Trembling Blue Stars The Last Holy Writer
(Elefant)Really, it should never have come to this. If ever there was a band designed for just the one album, it's surely Trembling Blue Stars, whose opening gambit, the fondly-remembered Her Handwriting, was entirely designed as a cathartic rumination on Robert Wratten's most recent break-up. Job done, you would have thought, but here they are, plugging away on album number seven as if they were, say, the Manic Street Preachers or somesuch.
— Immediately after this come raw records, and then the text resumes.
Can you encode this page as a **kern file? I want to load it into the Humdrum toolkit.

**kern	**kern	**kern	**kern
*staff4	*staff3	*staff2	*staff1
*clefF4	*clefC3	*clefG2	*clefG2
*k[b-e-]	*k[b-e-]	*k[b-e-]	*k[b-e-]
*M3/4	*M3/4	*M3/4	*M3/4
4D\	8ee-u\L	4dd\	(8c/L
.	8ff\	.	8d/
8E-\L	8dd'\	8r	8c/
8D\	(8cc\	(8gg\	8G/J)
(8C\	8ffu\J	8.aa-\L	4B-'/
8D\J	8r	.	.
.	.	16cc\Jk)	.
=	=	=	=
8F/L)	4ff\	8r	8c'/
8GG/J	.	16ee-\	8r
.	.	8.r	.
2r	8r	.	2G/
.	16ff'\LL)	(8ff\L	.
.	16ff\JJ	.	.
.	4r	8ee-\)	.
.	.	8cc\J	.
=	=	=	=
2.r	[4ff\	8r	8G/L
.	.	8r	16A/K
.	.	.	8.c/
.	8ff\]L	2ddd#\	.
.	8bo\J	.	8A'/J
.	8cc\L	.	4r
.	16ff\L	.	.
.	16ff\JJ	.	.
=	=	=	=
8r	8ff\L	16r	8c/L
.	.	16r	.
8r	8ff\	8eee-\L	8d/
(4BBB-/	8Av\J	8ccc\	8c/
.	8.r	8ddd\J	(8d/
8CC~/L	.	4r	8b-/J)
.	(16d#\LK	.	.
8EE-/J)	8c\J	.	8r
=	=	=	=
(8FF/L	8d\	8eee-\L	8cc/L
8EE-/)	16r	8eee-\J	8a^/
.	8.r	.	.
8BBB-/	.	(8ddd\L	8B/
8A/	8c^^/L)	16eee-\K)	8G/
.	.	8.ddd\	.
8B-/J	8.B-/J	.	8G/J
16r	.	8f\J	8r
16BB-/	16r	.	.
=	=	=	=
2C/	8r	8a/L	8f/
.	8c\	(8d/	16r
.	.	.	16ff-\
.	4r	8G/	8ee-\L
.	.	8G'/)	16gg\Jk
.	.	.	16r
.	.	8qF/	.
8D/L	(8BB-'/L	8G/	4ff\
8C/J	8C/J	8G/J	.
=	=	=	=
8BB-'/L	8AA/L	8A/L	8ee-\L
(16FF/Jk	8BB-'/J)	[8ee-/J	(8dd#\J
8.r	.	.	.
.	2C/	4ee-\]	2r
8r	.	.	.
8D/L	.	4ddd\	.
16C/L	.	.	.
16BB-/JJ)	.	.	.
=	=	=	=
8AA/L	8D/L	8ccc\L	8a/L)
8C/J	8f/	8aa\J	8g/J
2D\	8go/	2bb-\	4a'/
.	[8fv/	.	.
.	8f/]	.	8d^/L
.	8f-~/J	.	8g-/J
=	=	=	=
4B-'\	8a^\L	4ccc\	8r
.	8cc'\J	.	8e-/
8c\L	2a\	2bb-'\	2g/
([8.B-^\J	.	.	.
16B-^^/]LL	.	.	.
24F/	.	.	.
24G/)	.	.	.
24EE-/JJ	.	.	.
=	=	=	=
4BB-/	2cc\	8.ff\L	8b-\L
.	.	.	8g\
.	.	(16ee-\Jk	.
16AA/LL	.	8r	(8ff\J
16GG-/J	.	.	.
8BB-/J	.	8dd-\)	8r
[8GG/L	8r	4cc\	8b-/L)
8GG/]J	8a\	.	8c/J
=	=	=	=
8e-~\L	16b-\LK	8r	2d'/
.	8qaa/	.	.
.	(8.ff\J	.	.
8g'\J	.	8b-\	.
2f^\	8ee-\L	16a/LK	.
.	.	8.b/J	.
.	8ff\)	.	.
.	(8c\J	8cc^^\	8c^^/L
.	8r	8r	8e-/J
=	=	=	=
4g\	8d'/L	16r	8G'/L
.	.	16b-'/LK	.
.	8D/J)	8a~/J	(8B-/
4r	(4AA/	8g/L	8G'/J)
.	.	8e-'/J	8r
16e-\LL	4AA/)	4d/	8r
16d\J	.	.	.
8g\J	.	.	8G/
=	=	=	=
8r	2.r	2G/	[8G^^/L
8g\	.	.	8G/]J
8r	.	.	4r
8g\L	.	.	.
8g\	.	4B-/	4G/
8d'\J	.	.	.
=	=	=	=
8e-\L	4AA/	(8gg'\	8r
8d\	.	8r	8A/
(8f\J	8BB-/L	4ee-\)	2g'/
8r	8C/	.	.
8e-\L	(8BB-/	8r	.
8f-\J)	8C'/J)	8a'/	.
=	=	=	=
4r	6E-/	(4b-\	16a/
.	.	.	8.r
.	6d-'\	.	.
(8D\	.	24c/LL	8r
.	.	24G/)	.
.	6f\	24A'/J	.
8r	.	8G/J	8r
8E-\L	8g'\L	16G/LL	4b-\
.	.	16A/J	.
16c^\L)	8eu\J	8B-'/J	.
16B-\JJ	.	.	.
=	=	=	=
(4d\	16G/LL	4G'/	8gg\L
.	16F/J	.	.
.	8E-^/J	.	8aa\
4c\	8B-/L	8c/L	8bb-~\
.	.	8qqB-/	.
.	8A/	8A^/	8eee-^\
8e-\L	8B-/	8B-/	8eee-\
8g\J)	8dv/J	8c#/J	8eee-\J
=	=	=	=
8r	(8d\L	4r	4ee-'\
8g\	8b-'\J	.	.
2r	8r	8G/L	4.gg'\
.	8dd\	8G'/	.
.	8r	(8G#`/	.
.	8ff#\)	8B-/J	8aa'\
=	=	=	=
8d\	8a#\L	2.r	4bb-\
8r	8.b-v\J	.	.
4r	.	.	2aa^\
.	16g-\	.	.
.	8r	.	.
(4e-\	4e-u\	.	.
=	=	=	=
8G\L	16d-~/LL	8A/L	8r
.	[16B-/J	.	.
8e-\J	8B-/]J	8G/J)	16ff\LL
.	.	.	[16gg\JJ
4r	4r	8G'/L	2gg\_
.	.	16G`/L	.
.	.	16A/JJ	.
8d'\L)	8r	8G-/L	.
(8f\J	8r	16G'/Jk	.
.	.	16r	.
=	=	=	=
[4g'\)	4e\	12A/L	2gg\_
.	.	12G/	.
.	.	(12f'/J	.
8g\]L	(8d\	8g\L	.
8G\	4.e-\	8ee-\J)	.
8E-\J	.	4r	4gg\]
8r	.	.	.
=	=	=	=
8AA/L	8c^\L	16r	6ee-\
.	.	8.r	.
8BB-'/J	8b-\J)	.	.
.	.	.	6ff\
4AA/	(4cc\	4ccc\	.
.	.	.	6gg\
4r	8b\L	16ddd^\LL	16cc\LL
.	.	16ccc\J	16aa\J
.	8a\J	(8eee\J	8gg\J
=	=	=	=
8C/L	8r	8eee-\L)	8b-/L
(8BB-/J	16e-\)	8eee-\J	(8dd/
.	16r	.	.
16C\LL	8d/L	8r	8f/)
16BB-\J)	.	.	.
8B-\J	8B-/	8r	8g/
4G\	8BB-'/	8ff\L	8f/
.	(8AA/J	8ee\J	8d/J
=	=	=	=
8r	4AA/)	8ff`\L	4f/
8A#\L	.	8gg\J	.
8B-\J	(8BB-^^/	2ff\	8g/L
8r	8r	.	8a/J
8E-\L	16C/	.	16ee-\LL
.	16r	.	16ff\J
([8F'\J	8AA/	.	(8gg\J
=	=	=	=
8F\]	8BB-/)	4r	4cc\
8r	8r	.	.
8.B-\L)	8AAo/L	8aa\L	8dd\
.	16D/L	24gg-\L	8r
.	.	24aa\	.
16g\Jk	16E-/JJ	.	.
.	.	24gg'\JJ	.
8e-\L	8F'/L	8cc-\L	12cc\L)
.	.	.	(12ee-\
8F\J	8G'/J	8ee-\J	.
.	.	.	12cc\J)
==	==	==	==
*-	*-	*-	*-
Of course, unlike said Manics, the Stars have never really seen their following flowering beyond the fanzines, and it would be fair to suggest that Wratten's lyrics may still be a bit on the dark side for mass consumption. There's an interesting excursion into nu-gazing by the name of Darker Colder Slower, for instance, while Idyllwyld ruminates that "one by one, our hopes have disappeared" and, in the course of By False Lights, several people actually die. Yet, as you'd expect from someone who learned their craft on Sarah Records, there's also a healthy sprinkling of romance - not always founded on success, admittedly (there's an especially sweet sense of longing to The Coldest Sky), but always involving a greater optimism than on some of those earlier recordings.
Where The Last Holy Writer really scores, though, is in its impressive breadth. Wratten is in terrific voice this time around, recalling Paddy McAloon circa 1990 with his robust fragility, and singing duties are split more than ever before with Beth Arzy, and rightly so; there's a resolute tenderness to her performance that's intoxicatingly reminiscent of Emma Pollock and is gloriously effective on A Statue To Wilde, a gay rights paean worthy of the Hidden Cameras. Finally having a stable line-up has freed them up musically too, resulting in the likes of the beefily Byrdsy November Starlings, a fascinating instrumental by the name of Schnee Gletscher Glas that takes its dramatic cues from Elbow and features the best use of a harmonica this year, and, best of all, Sacred Music, which, in a fairer world, would be a colossal breakthrough single and would lead to a Robin Guthrie-inspired guitar plangency epidemic.
Realistically, of course, it'd be one of the unlikelier delights of the age if this were to trouble the charts in any way, but that's entirely beside the point. After years of releases that, while fine in themselves, could be somewhat taken for granted, Trembling Blue Stars have finally raised their game to add a second masterpiece to their canon, and it's stellar stuff indeed.